Previous research by Swiss scientist Ted Farmer has demonstrated that defence-related electrical signals depended on receptors for glutamate, an amino acid that is a major neurotransmitter in animals and also common in plants. Farmer showed that mutant plants missing glutamate receptors also lost their electrical responses to threats. So Toyota and Gilroy looked at the flow of calcium during wounding in these mutant plants.
"Lo and behold, the mutants that knock out the electrical signaling completely knock out the calcium signaling as well," says Gilroy.
Where normal plants blaze brightly with fluorescent calcium waves during wounding, videos show the mutant plants barely sputtering marginal flashes of light. These results suggest that glutamate spilling out from wound sites triggers the burst in calcium that spreads across the plant.

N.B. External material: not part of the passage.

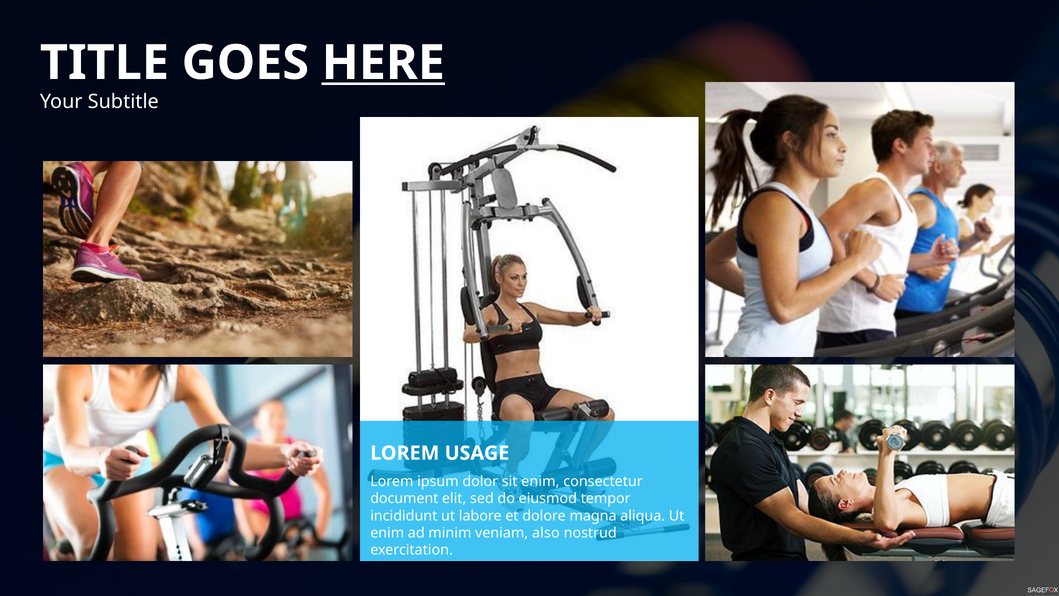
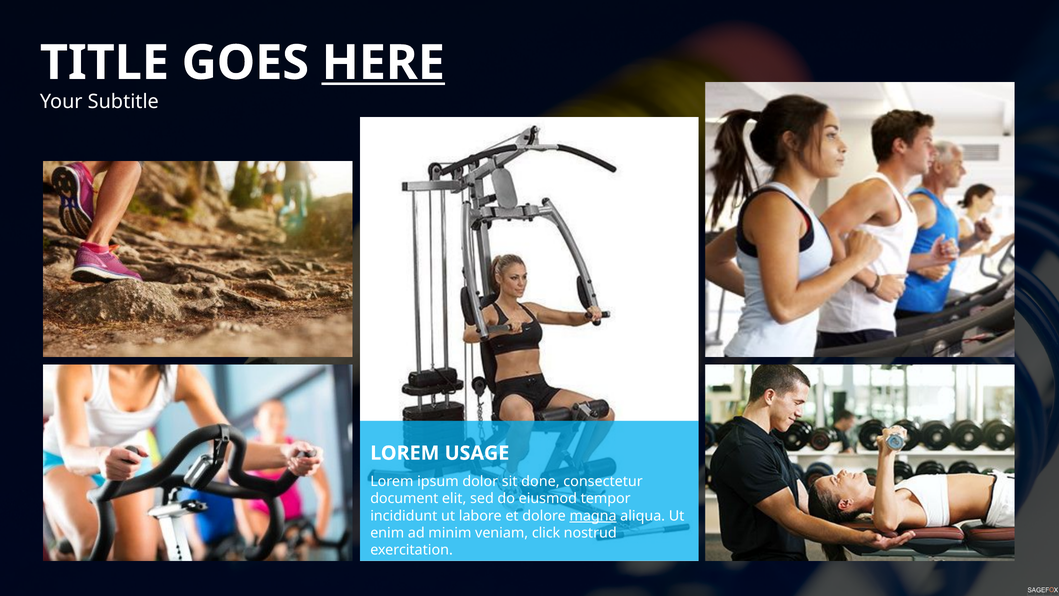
sit enim: enim -> done
magna underline: none -> present
also: also -> click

The study connects decades of research that has revealed how plants, often seen as inert, dynamically respond to threats by preparing distant tissues to deal with future attacks. Glutamate leads to calcium leads to defence hormones and altered growth and biochemistry, all without a nervous system.
Gilroy says that in addition to helping tie all these pieces together, the videos help him visualise the flurry of activity within plants that's normally invisible.
"Without the imaging and seeing it all play out in front of you, it never really got driven home -- man, this stuff is fast!" he says.